▶ [About this exercise]
Every line below that has "elbow" in it should be copied.

▶ [Data extracts]
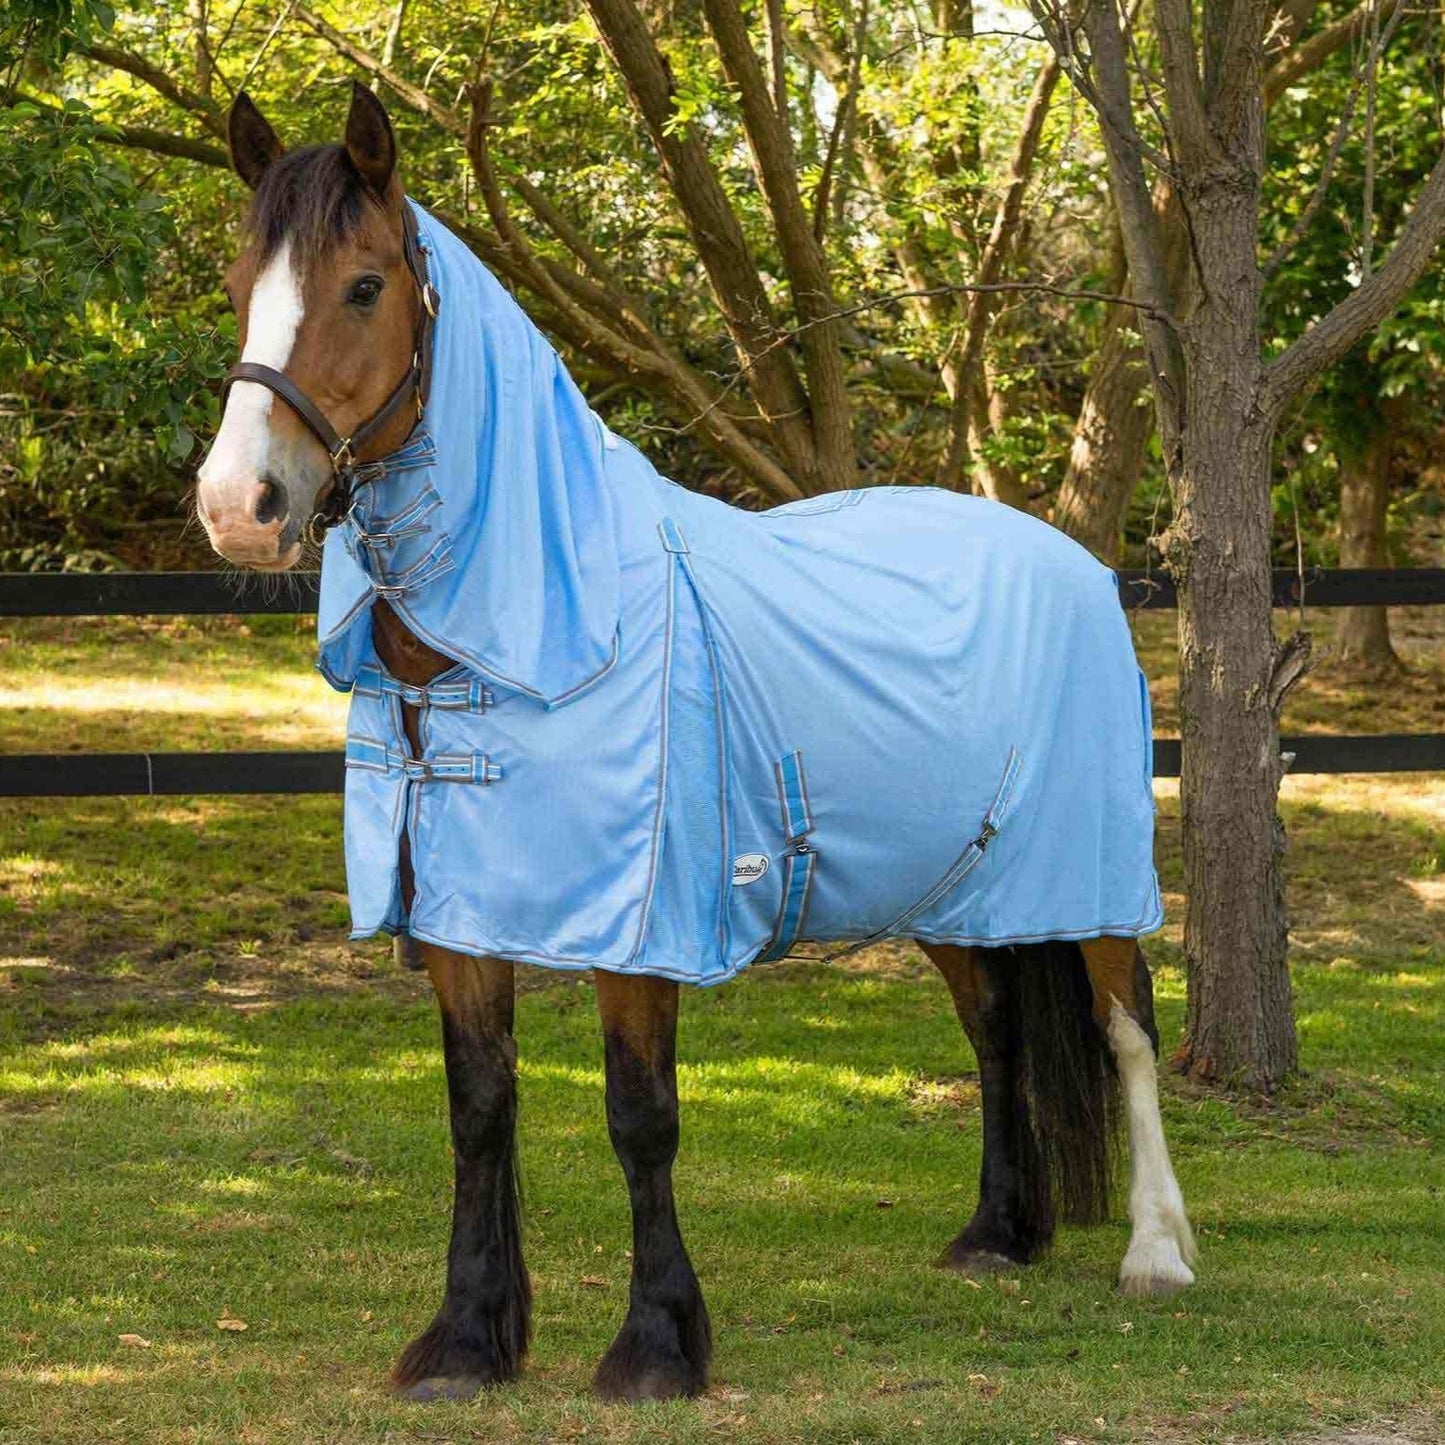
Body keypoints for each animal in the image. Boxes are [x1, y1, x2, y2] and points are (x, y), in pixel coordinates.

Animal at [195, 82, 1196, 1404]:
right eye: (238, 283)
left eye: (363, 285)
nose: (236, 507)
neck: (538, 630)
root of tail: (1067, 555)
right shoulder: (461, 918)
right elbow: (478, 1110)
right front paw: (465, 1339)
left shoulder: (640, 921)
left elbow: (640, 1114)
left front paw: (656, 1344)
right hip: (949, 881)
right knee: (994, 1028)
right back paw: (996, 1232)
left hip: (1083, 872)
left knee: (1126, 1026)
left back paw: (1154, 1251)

==

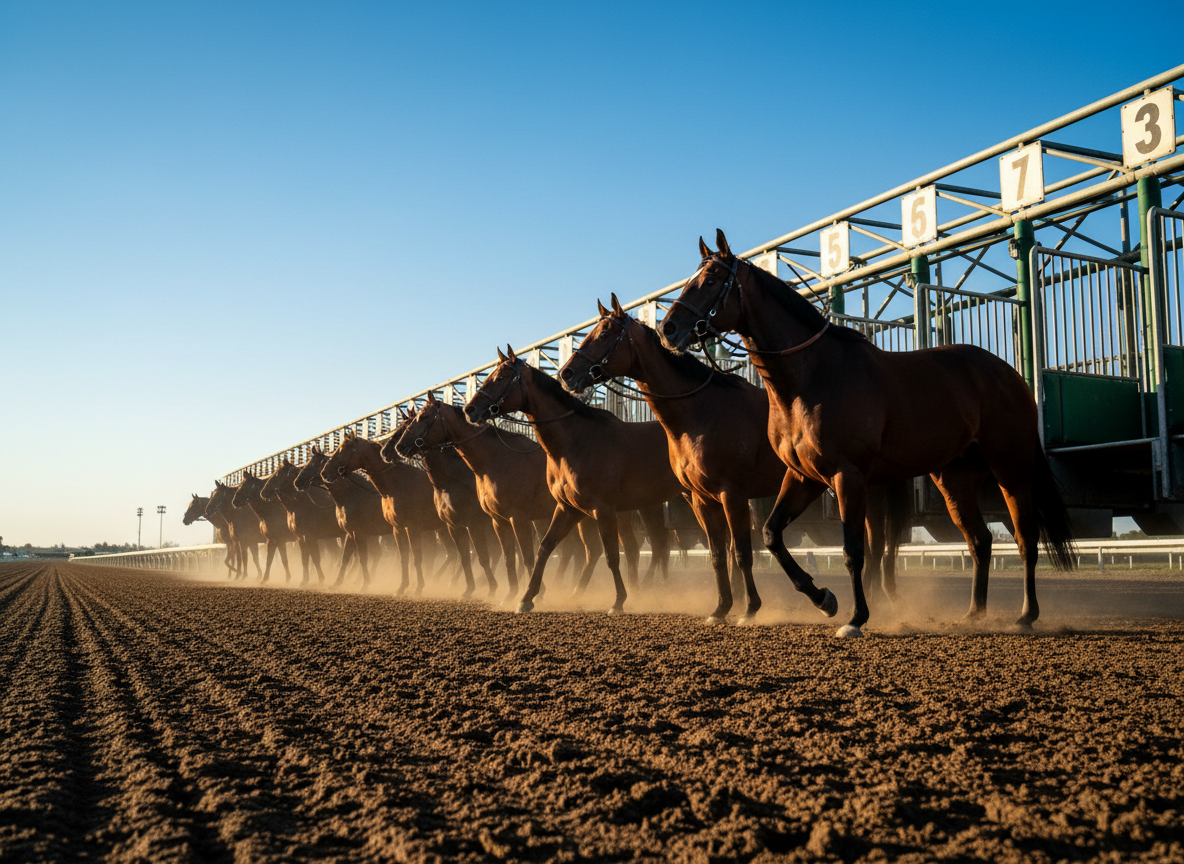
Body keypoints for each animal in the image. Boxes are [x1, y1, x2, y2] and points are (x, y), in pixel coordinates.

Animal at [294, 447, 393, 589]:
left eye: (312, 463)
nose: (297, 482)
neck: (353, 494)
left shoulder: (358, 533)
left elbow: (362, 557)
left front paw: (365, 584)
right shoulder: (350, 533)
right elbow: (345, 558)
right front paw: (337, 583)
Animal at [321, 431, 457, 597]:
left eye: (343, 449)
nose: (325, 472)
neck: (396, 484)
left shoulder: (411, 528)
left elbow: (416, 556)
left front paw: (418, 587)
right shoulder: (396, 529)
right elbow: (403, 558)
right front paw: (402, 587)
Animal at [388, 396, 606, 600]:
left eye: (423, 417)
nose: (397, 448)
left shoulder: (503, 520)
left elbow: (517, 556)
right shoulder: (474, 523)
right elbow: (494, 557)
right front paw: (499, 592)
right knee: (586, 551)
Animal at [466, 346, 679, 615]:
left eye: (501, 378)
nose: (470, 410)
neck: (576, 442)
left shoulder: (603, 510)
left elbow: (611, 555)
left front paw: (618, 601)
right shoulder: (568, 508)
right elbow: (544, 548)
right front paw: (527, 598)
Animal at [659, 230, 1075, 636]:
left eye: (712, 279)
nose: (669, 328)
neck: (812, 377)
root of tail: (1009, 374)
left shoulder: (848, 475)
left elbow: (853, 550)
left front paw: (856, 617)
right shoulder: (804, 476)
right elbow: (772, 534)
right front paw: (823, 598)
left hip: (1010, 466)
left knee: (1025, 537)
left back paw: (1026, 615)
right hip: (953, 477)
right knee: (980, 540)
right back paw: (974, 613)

▶ [Solution for this problem]
right elbow: (478, 1110)
left elbow: (640, 1114)
left elbow: (362, 557)
right elbow: (345, 558)
left elbow: (416, 556)
right elbow: (403, 558)
left elbow: (517, 556)
right elbow: (494, 557)
left elbow: (611, 555)
right elbow: (544, 548)
left elbow: (853, 550)
right elbow: (772, 534)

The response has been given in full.